- Pose estimation data -
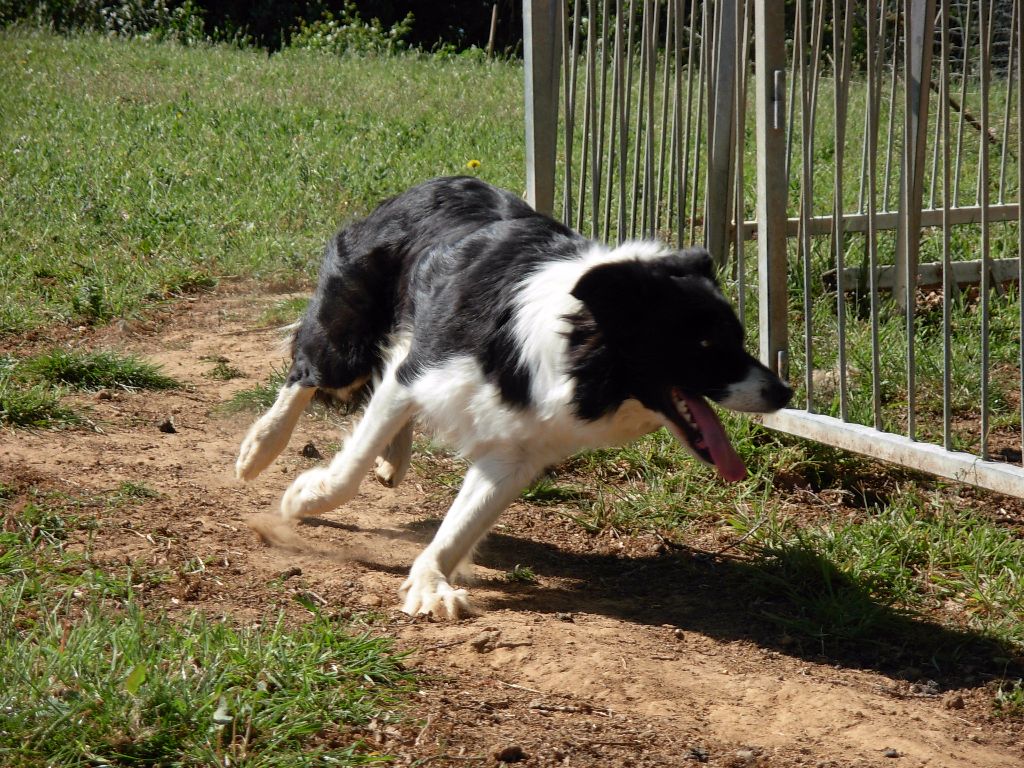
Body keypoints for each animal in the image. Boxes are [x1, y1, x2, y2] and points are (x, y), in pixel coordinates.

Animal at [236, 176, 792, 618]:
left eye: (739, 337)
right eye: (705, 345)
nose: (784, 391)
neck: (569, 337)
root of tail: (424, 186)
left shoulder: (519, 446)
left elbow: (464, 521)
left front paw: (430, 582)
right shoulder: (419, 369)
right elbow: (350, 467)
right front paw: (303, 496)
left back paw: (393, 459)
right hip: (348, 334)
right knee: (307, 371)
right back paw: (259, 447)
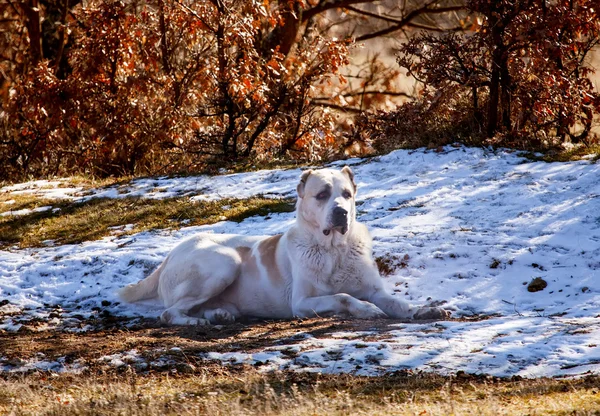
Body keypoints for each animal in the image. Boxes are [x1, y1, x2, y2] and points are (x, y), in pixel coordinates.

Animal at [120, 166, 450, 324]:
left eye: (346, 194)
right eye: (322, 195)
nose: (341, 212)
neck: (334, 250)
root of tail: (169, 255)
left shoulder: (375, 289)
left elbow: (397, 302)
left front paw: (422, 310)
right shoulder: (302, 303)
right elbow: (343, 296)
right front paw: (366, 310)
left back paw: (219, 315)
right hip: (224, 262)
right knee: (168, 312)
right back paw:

- Assigned task -
What is needed is a word-for-word repeat of every line from the line with "left elbow: (464, 521)" to the end of the entries above; leave out the pictures.

- Output -
left elbow: (464, 521)
left front paw: (430, 582)
right shoulder: (419, 369)
right elbow: (350, 467)
right front paw: (303, 496)
left back paw: (393, 459)
right hip: (348, 334)
right knee: (307, 371)
right back paw: (259, 447)
Body keypoints for each animal in the image. Boxes are [x1, y1, x2, y2] and points are (x, y), in pixel coordinates.

Animal at [120, 166, 450, 324]:
left eye: (346, 194)
right eye: (322, 195)
nose: (341, 212)
neck: (334, 250)
root of tail: (169, 255)
left shoulder: (375, 289)
left elbow: (397, 302)
left front paw: (422, 310)
right shoulder: (302, 303)
right elbow: (343, 296)
right front paw: (366, 310)
left back paw: (219, 315)
right hip: (224, 262)
right knee: (168, 312)
right back paw:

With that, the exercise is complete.